## Stored data entries
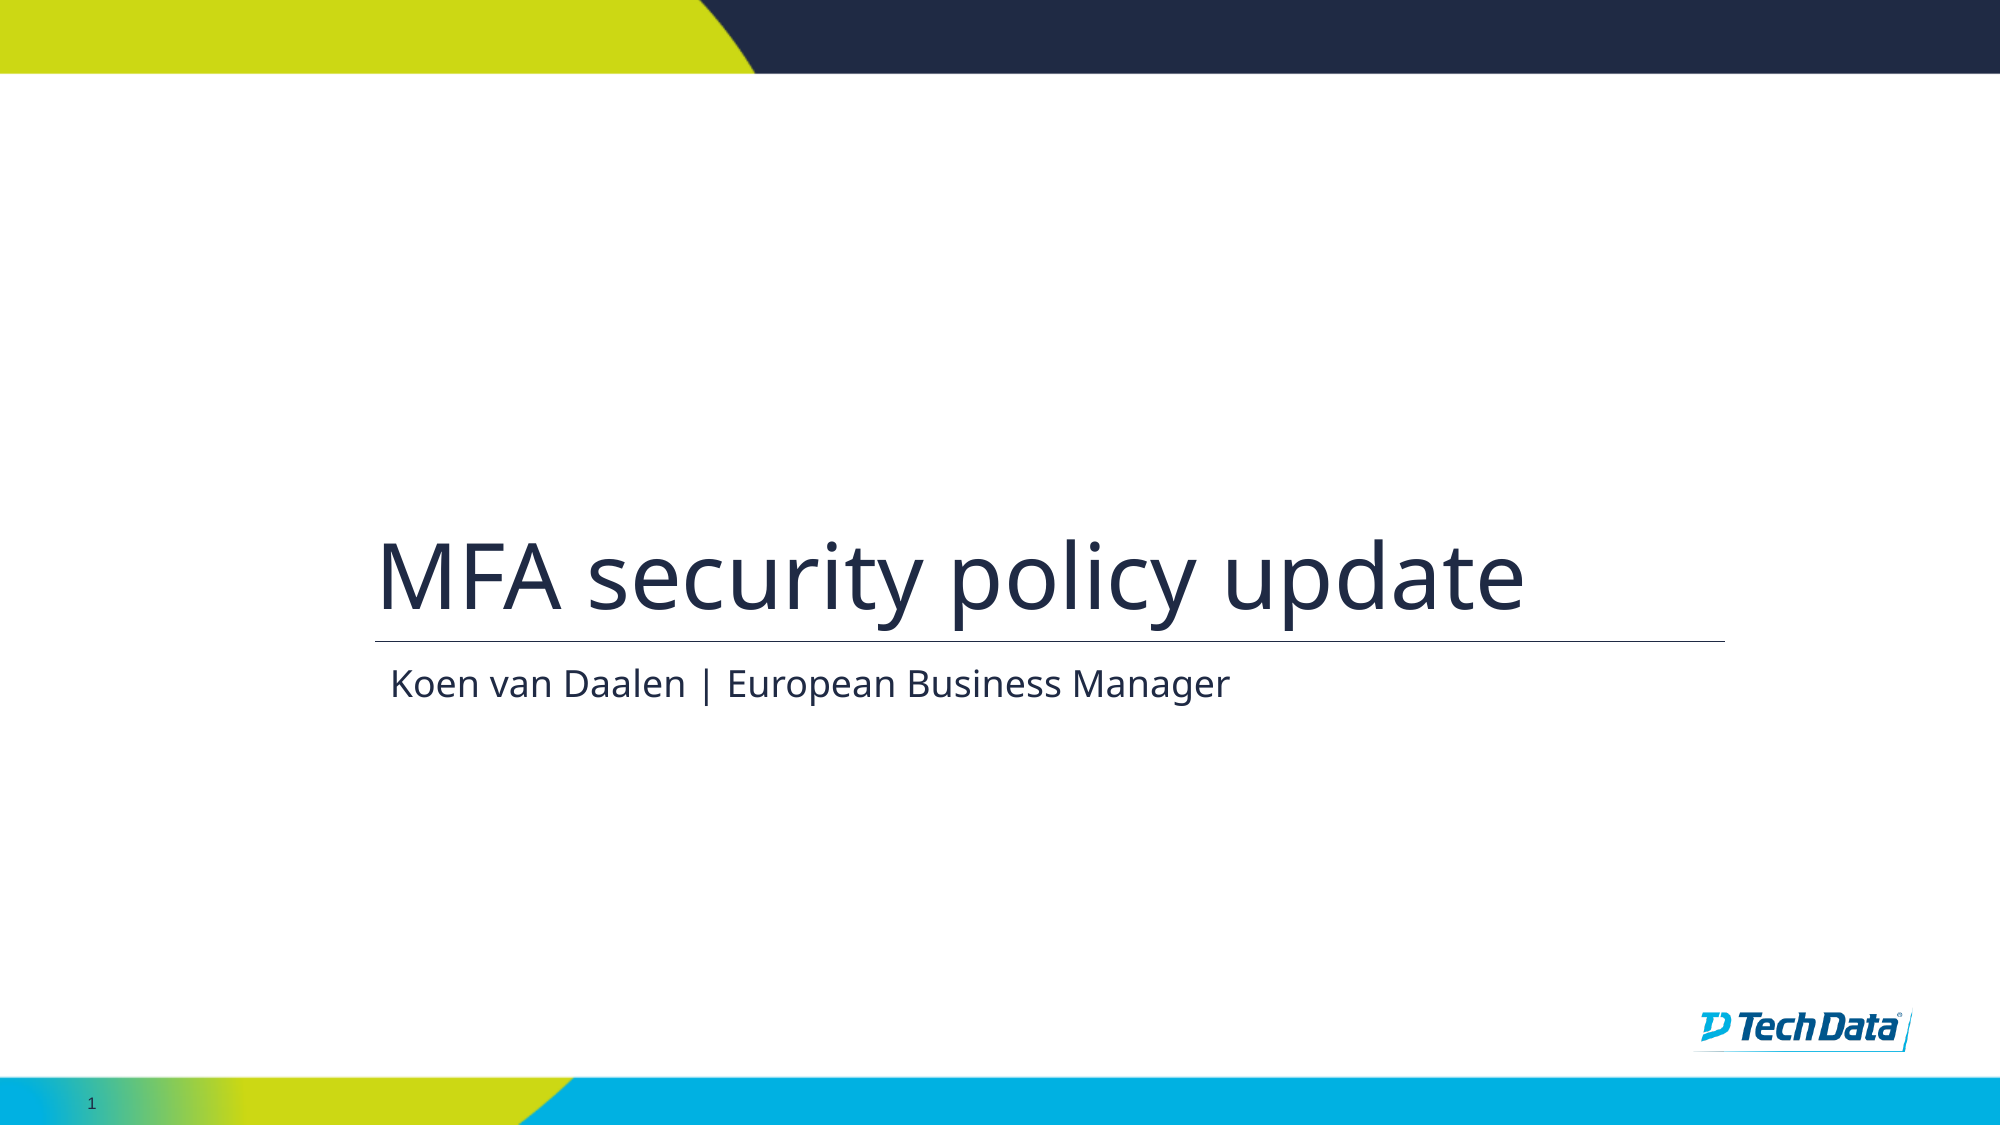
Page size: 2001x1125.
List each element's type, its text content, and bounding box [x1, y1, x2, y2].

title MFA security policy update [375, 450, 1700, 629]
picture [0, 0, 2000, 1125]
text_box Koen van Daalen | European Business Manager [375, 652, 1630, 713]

## WHAT THE EXERCISE ASKS
Output a verbatim copy of all entries above; no pictures go in it.

## ANSWER TO THIS EXERCISE
Page size: 2001x1125.
List each element's type, its text content, and bounding box [x1, y1, x2, y2].

title MFA security policy update [375, 450, 1700, 629]
picture [0, 0, 2000, 1125]
text_box Koen van Daalen | European Business Manager [375, 652, 1630, 713]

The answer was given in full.